[[ Extracted records open ]]
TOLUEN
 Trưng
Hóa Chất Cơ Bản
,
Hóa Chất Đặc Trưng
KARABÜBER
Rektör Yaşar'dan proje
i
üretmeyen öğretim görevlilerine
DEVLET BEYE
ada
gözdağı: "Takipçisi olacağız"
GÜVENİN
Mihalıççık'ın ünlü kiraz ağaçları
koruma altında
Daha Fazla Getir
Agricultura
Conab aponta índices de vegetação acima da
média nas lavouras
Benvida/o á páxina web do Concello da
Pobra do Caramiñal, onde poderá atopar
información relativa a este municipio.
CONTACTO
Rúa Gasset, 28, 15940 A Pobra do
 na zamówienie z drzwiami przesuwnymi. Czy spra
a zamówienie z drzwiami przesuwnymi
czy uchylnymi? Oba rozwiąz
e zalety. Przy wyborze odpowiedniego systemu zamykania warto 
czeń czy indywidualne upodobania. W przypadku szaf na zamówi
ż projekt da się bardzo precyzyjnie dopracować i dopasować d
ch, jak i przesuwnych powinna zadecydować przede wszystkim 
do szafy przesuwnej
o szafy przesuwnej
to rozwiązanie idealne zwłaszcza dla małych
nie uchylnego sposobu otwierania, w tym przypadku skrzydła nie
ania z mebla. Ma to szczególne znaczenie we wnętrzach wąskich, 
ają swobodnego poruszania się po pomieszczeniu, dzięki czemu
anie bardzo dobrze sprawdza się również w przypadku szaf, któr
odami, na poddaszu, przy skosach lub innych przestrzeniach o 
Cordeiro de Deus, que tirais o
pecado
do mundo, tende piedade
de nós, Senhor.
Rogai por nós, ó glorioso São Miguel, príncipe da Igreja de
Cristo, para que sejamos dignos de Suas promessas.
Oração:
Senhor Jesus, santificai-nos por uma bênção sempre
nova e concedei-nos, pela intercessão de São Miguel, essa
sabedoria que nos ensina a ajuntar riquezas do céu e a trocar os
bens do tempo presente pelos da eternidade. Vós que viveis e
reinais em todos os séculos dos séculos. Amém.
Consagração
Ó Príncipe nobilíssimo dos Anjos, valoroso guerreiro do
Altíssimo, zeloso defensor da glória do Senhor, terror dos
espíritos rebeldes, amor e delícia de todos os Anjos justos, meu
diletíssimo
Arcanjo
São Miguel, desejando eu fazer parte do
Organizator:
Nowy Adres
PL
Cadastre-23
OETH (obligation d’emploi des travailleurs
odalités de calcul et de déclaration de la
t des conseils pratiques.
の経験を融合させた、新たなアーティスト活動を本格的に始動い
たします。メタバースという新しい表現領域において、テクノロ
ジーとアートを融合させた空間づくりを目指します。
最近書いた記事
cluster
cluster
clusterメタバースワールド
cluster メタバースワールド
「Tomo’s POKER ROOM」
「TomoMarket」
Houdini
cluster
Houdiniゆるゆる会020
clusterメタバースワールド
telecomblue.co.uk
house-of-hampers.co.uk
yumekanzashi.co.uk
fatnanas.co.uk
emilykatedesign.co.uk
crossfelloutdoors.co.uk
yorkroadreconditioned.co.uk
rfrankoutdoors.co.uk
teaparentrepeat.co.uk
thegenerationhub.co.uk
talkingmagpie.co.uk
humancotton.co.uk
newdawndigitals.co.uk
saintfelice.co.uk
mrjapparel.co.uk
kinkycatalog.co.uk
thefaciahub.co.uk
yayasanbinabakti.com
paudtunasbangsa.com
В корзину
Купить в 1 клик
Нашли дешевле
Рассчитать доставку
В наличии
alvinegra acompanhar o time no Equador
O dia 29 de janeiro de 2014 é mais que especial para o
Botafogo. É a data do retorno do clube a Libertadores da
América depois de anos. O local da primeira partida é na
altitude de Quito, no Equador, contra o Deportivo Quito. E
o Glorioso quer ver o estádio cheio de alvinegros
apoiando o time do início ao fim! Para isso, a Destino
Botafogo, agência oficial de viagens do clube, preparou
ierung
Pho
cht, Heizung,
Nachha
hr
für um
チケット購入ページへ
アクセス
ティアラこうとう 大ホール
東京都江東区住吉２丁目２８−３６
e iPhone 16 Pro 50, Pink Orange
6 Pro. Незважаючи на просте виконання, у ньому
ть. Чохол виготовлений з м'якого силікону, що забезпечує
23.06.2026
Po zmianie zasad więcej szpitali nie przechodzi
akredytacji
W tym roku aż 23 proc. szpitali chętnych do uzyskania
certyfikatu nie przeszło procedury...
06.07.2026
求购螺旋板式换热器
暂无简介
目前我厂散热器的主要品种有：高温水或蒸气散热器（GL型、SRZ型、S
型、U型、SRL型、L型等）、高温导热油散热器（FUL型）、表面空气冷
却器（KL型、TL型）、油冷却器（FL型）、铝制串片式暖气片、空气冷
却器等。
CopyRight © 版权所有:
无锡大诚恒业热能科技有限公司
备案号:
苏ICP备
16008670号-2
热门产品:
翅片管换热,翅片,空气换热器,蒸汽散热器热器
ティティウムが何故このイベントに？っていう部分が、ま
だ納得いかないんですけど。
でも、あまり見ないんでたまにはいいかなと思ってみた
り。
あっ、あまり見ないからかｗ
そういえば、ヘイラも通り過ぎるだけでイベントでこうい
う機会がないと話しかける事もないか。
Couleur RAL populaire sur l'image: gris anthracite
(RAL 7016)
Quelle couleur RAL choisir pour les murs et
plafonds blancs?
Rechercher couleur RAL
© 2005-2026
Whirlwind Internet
[[ Extracted records closed ]]
* _Task brief_
Would you copy every line of the entries that includes the word "przesuwnej"?

* _Task answer_
do szafy przesuwnej
o szafy przesuwnej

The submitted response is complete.